### Exercise instructions
1. Translate this sentence from the forum thread on backing up a car or trailer into Spanish: "I always park as far away from other vehicles as I can."
2. In the forum thread on backing up a car or trailer, what does the quoted poster suggest setting up at home to practice backing between or around?
3. Pick up the forum thread on learning to back up a car or trailer and continue it from its last line.

Algebra comes quite easy to me. Now geometry, not so much. LOL!


----------



## caprine crazy (Jun 12, 2012)

ptgoats45 said:


> This ^^^^ is so important to remember. I have seen so many people trying to back up a crooked trailer that just gets more and more crooked. It is so much easier to back up straight, weather you have a trailer or not, than it is to try to straighten the vehicle/trailer while going backwards.
> 
> Is there space at your house that you could set up some cones to back between or around? Pretend like the cones are another vehicle or the curb and practice just going straight between them first, then add in backing straight then turning one way or the other, then you could make it more difficult like backing out around another vehicle. If you have cones out that it won't matter if they get hit you might be a little less nervous and be able to do it better. I know I hate backing up near other vehicles. I always park as far away from other vehicles as I can. lol Once you get backing your car down then you can tackle backing with a trailer
> 
> ...

### Provided records
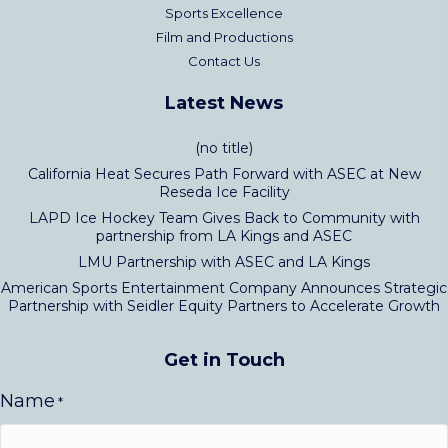
Sports Excellence
Film and Productions
Contact Us
Latest News
(no title)
California Heat Secures Path Forward with ASEC at New
Reseda Ice Facility
LAPD Ice Hockey Team Gives Back to Community with
partnership from LA Kings and ASEC
LMU Partnership with ASEC and LA Kings
American Sports Entertainment Company Announces Strategic
Partnership with Seidler Equity Partners to Accelerate Growth
Get in Touch
Name
*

### Written responses
1. Siempre me estaciono lo más lejos posible de otros vehículos.

2. Cones.

3.
Our driveway is just big enough to park two cars next two each other. Not sure how that would work. I think I'm nervous because the driveway is landscaped and my mom yells at me whenever I run over the landscape timbers. She's also bopped me upside the head a couple of times when I've drove with her. So let's just say I try to drive with her as least as possible. I second guess myself alot too. I don't have to back a trailer because we don't have one! Have no need for one. We've only got one goat (has Cl and won't get along with other goats. wasn't raised with other goats) and I don't show or anything because of the CL and her being a meanie. So I don't have to worry about that...until I get my own farm with 100 goats and going to shows every weekend.


----------



## ptgoats45 (Nov 28, 2011)

Hmmm... Do you have any older friends that could help you? It's not easy to learn to drive when you are getting yelled at or are worried about running over something. When your dad has days off would you be able to go somewhere, like a mostly empty parking lot so you can practice driving in a more neutral setting? Are you in contact with your driver's ed instructor? Would he/she be able to spend some time with you a couple days a week to work on backing up?

I learned how to drive out in the country and I can say I HATE traffic. It makes me nervous to drive around in the city and I avoid it if I can, which typically I don't have to drive around in the "big" city.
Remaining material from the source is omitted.